En m’appuyant sur les conclusions des experts qui ont examiné et entendu Madame DUPUY, je peux affirmer que ces agressions ont eu un impact majeur sur cette jeune femme, tout juste majeure à l’époque. Les experts font état d’un syndrome de stress post-traumatique, entraînant notamment des crises de panique. Ils relèvent également qu’au cours de l’année des faits, Madame DUPUY a connu une perte de poids très importante, au point de frôler une hospitalisation d’office en service psychiatrique. À l’heure actuelle, elle nécessite toujours un suivi psychologique et psychiatrique.

Et même aujourd’hui, ici, devant vous, certains éléments ne trompent pas. J’ai pu observer, Monsieur le président, tout au long de cette audience, l’incapacité manifeste de Madame DUPUY à supporter la proximité de l’homme qu’elle accuse. Lorsque vous avez appelé Monsieur TANER à comparaître à ses côtés, elle a eu un mouvement de recul immédiat, cherchant à s’éloigner autant que possible, incapable de le regarder. Elle a attendu qu’il regagne sa place pour pouvoir rejoindre la sienne. Ce comportement, Monsieur le président, est révélateur d’une peur profonde, d’une réaction authentique que nul ne peut simuler. À aucun moment cette jeune femme n’a joué un rôle ou cherché à orienter ses réactions.

Concernant les déclarations de Mademoiselle CHANTEFETE, je me montrerai plus mesuré. Je n’ai aucune raison de mettre en doute sa parole, d’autant qu’elle ignorait tout de ce qu’avait subi Madame DUPUY quelques années auparavant : elle ne pouvait donc inventer des faits si proches dans leur nature. Toutefois, les échanges de messages intervenus entre elle et le prévenu après les faits qu’elle relate appellent des interrogations.
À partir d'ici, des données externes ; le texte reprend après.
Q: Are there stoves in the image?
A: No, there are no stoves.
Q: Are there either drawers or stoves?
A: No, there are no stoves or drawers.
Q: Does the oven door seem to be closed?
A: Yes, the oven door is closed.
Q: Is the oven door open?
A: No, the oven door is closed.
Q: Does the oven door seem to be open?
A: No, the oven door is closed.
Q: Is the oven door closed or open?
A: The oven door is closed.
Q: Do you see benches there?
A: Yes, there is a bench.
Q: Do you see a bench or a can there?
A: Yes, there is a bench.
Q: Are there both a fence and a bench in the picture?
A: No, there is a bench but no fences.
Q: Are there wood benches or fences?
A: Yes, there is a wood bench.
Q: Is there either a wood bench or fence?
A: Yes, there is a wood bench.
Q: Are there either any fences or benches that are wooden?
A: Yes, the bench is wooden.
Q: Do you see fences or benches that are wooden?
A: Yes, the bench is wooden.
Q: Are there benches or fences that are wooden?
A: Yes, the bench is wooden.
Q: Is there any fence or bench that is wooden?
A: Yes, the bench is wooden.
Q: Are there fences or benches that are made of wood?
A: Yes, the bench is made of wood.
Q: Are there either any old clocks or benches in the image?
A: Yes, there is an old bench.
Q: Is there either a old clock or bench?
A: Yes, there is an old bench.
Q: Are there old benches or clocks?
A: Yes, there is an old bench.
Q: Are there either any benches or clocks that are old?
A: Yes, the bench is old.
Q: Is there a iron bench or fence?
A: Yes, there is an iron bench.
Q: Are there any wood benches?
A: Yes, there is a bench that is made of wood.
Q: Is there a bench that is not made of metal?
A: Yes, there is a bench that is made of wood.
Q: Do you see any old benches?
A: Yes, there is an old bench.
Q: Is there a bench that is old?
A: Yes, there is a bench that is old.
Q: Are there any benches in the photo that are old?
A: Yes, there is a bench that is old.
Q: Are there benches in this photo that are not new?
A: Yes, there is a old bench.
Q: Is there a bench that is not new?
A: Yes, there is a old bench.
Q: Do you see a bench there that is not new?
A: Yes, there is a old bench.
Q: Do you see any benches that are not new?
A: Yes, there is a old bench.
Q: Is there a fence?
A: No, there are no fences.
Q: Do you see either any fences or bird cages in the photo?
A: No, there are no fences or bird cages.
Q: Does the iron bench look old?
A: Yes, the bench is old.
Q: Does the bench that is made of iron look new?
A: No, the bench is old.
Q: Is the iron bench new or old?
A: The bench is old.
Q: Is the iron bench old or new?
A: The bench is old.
En conséquence, pour les faits reprochés à l’encontre de Madame DUPUY, je requiers l’application des dispositions du Code pénal, articles 222-27 à 222-31. Je sollicite une peine de cinq ans d’emprisonnement assortis du sursis, ainsi qu’une amende de soixante-quinze mille euros. J’ajoute une injonction de soins dans le cadre d’un suivi socio-judiciaire, ainsi qu’une interdiction définitive d’exercer une activité impliquant un contact avec des mineurs.

Ce sera tout, Monsieur le président.

— Merci, Monsieur le procureur de la République. Je donne maintenant la parole à

l’avocat de la défense.

C’est au tour de l’avocat de Jack de présenter sa plaidoirie.

— Monsieur le président, messieurs les juges, monsieur le procureur de la République. Je me tiens aujourd’hui devant vous pour défendre un homme dont l’existence entière a été broyée par ces accusations. Un père de famille irréprochable, marié depuis vingt ans à la même femme, engagé, apprécié, respecté de tous ceux qui le connaissent et travaillent avec lui. Un homme que cette affaire a littéralement détruit.

Son arrestation publique, devant les membres du club, a été une humiliation profonde. Depuis, les nuits blanches se succèdent, son travail s’en trouve affecté, son équilibre familial mis en péril. Monsieur TANER exerce une profession où l’image, la confiance et la réputation sont essentielles : ces allégations, qu’il conteste fermement, ont suffi à le plonger dans une spirale dont il peine à sortir.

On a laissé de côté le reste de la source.